Il a en outre expliqué que “l’innovation principale réside dans le développement d’un ensemble totalement intégré de systèmes de surveillance EEG à haute résolution et de circuits dans un système miniaturisé conforme à la peau”.

Le succès de la création de l’équipe a été évalué avec six sujets humains, dont aucun n’était cependant un handicapé.
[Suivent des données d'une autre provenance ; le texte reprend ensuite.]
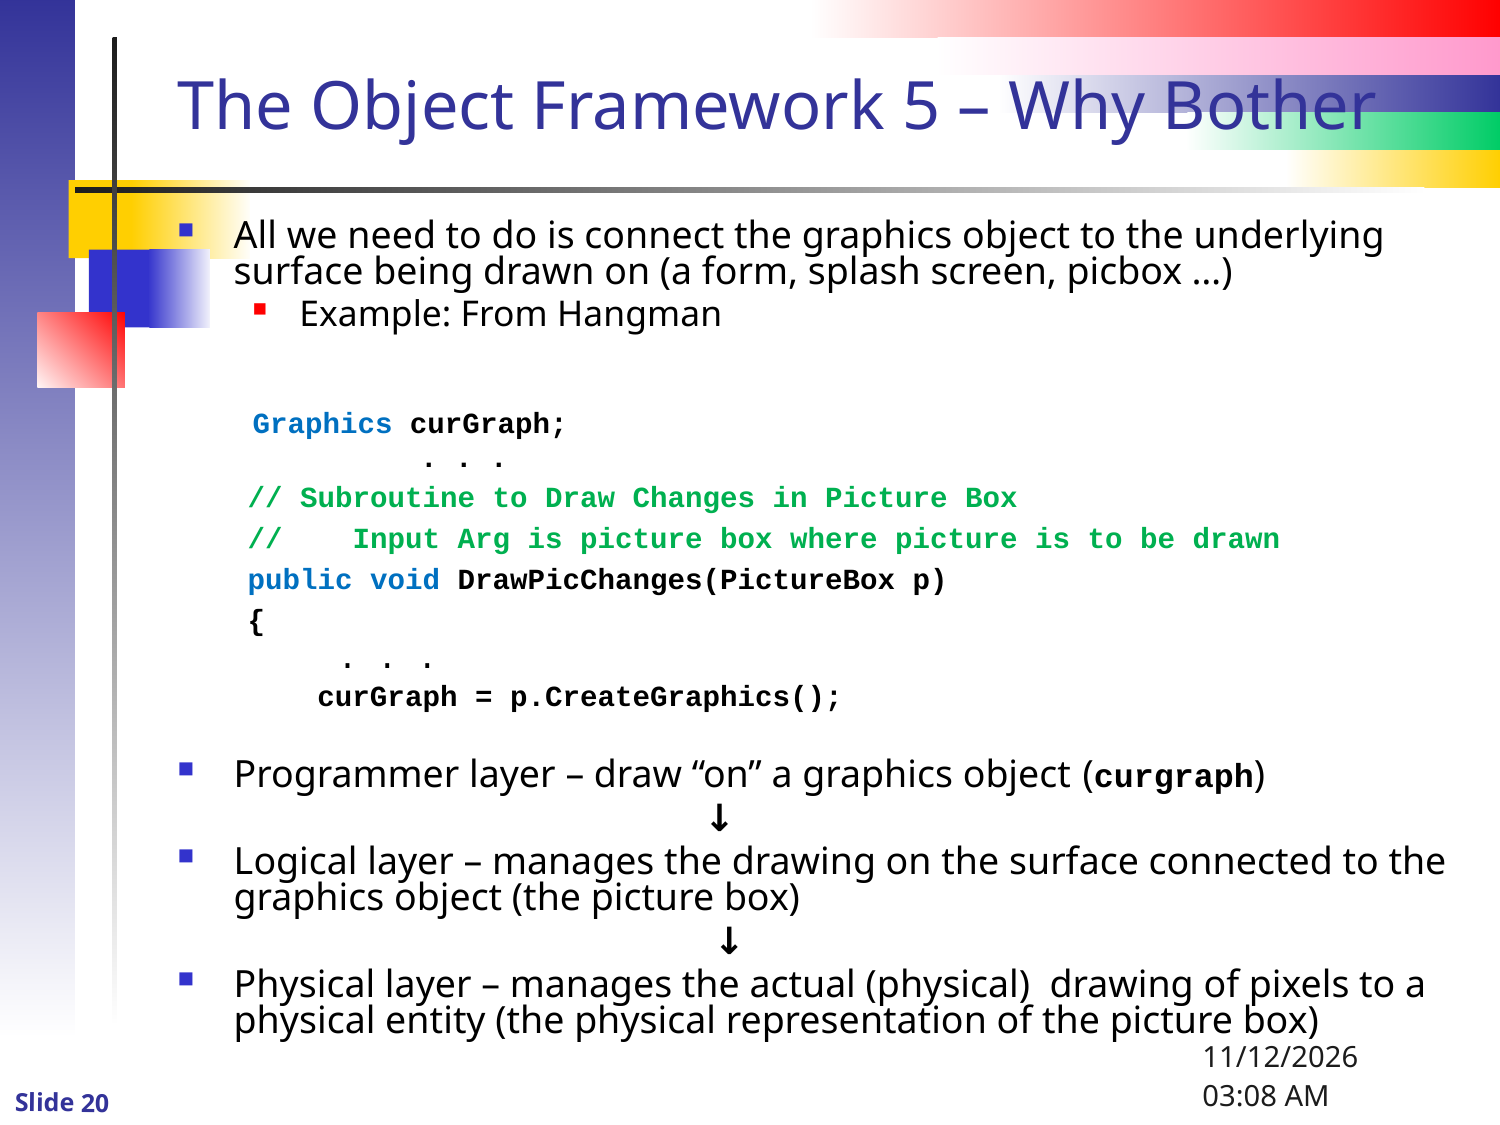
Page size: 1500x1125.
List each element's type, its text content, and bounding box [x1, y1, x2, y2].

list All we need to do is connect the graphics object to the underlying surface being drawn on (a form, splash screen, picbox …) Example: From Hangman Graphics curGraph; . . . // Subroutine to Draw Changes in Picture Box // Input Arg is picture box where picture is to be drawn public void DrawPicChanges(PictureBox p) { . . . curGraph = p.CreateGraphics(); Programmer layer – draw “on” a graphics object (curgraph) ↓ Logical layer – manages the drawing on the surface connected to the graphics object (the picture box) ↓ Physical layer – manages the actual (physical) drawing of pixels to a physical entity (the physical representation of the picture box) [162, 212, 1469, 1006]
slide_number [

Les principaux composants de la nouvelle interface cerveau-machine comprennent des électrodes montées sur les cheveux, extrêmement flexibles, qui entrent directement en contact avec le cuir chevelu; une électrode nanomembrane ultra-mince; et circuit souple et flexible associé à une unité de télémétrie Bluetooth.

Le système enregistre les données EEG du cerveau du porteur, qui sont ensuite traitées par les circuits et relayées via Bluetooth vers une tablette à une distance maximale de 15 mètres.

Selon le média, les chercheurs devraient, entre autres, améliorer les électrodes et rendre le système plus utile pour les personnes ayant une déficience motrice.

«Les futures études porteraient sur des électrodes auto-adhésives sans fil entièrement en élastomère pouvant être montées sur le cuir chevelu chevelu sans aucun appui de la coiffe, ainsi que sur une miniaturisation supplémentaire de l’électronique afin d’intégrer davantage d’électrodes à utiliser avec d’autres études. Le système EEG peut également être reconfiguré pour surveiller les potentiels évoqués moteurs ou l’imagination motrice pour les sujets présentant une déficience motrice, qui sera étudié plus en détail dans le cadre de futurs travaux sur les applications thérapeutiques », a déclaré Yeo.